1 Introduction/Background

The focus of this Case study is data cleaning of “messy” data. The focus of our analysis is the Cherry Blossom 10 mile race held annually in Washington, DC. The race was created in 1973 as a training event for top-tier runners training for the Boston Marathon. However, its popularity has grown considerably since then and become recognized as its own unique challenge in the racing community. The website cherryblossom.org has listed race results since 1973. We will be examining the years 1999 to 2012. We chose question 7 from Nolan and Lang for our analysis. Which asks to re-create the men’s web scraping and data cleaning process and create a dataframe for the women’s race results from 1999-2012.

2 Methodology

Nolan and Lang start us off on the data cleaning process by demonstrating what needed to be done to the mens data in order to transform it into useable data. They accomplished this through regex functions and data manipulation. We applied similar techniques with different R libraries to the womens data in order to generate a dataframe of womens results. We’ve listed off some of these techniques in a table below. For more detailed information on data manipulation, we’ve also commented each code block to give the grader better insight into the actions performed.

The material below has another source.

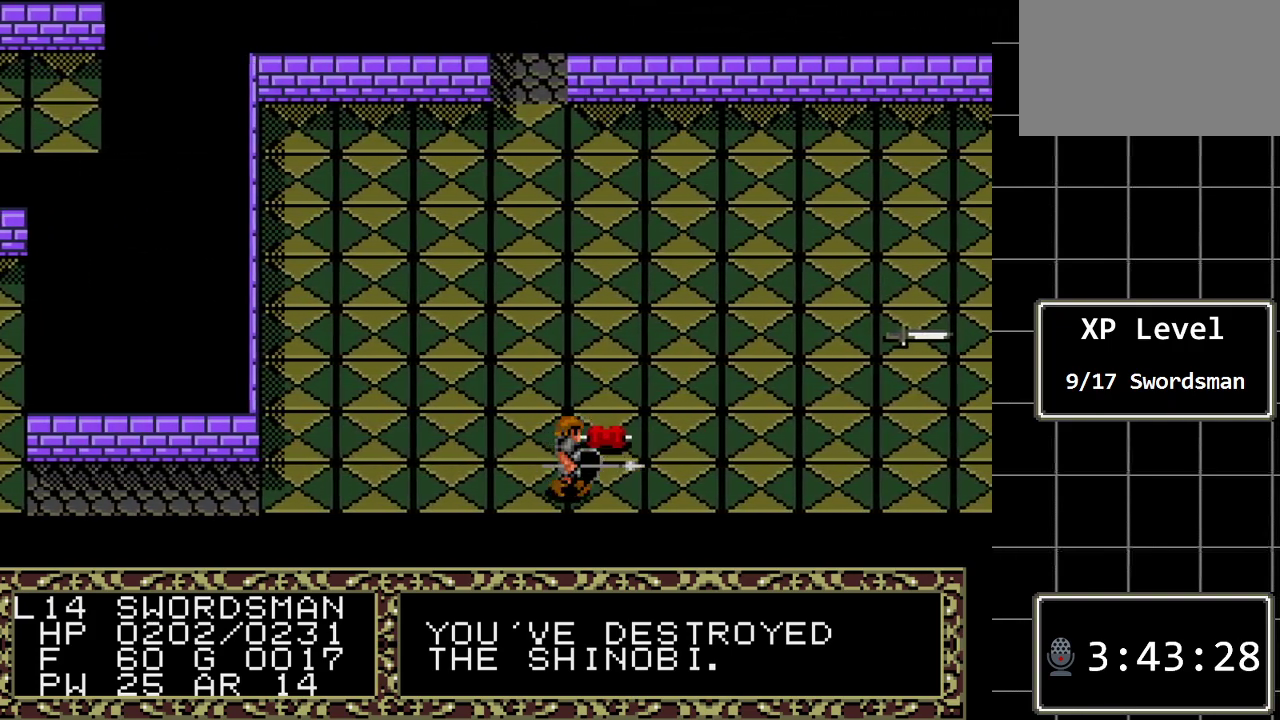
{"buttons": ["DPAD_RIGHT"], "events": []}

pander::pander(list(DataImport = "Importing using stringr collecting on the pre node and splitting it based on new lines. ", 
    URLS = "Concatenate all URL's with base cherry blossom URL", extract_res_table = "Adding logic for various years different formats.  ie: ", 
    list("If year is 2000, import on head 'font' tag, else import on 'pre' tag", 
        "If year is 1999, split lines by `\\n`, else split by `\\r\\n`", "For year 2001, change index for header/spacer row"), 
    WriteTxtFiles = "Create mens/womens directories and store txt results for each year", 
    findColLocs = "Using the spacer row to isolate columns", selectCols = "Applies names and indexes start position", 
    extractVariables = "Uses findColLocs and SelectCols to format the and collect data", 
    create_df = "Creates dataframe", list(usetime = "Logic for handling gun time, net time and time. Replaces blank rows", 
        runTime = "Converts time to minutes(numeric)")))
#First we use rvest library to read in results.  
library(rvest)
library(tidyverse)
ubase <- 'http://cherryblossom.org/'
url <- paste0(ubase, 'results/2012/2012cucb10m-m.htm')
doc <- read_html(url)

#Next we'll load up stringr (tidyverse) to create our function that will:
# read in the URLs, read the the table nodes marked with 'pre', 
# then split the strings based on new lines.
library(stringr)
extract_res_table <- function(url) {
  read_html(url) %>% 
    html_nodes('pre') %>% 
    html_text() %>% 
    str_split('\\r\\n') %>% 
    .[[1]]
}

# List of the mens URLS
men_urls <- c(
  'results/1999/cb99m.html',
  'results/2000/Cb003m.htm',
  'results/2001/oof_m.html',
  'results/2002/oofm.htm',
  'results/2003/CB03-M.HTM',
  'results/2004/men.htm',
  'results/2005/CB05-M.htm',
  'results/2006/men.htm',
  'results/2007/men.htm',
  'results/2008/men.htm',
  'results/2009/09cucb-M.htm',
  'results/2010/2010cucb10m-m.htm',
  'results/2011/2011cucb10m-m.htm',
  'results/2012/2012cucb10m-m.htm'
)


#concatenate URLS to the base cherryblossom website.
men_urls <- paste0(ubase, men_urls)


library(purrr)
#Using purr to apply the extract_res_table function to the mens URLS and build a list with each row being a string of the year run.
men_tables <- map(men_urls, extract_res_table)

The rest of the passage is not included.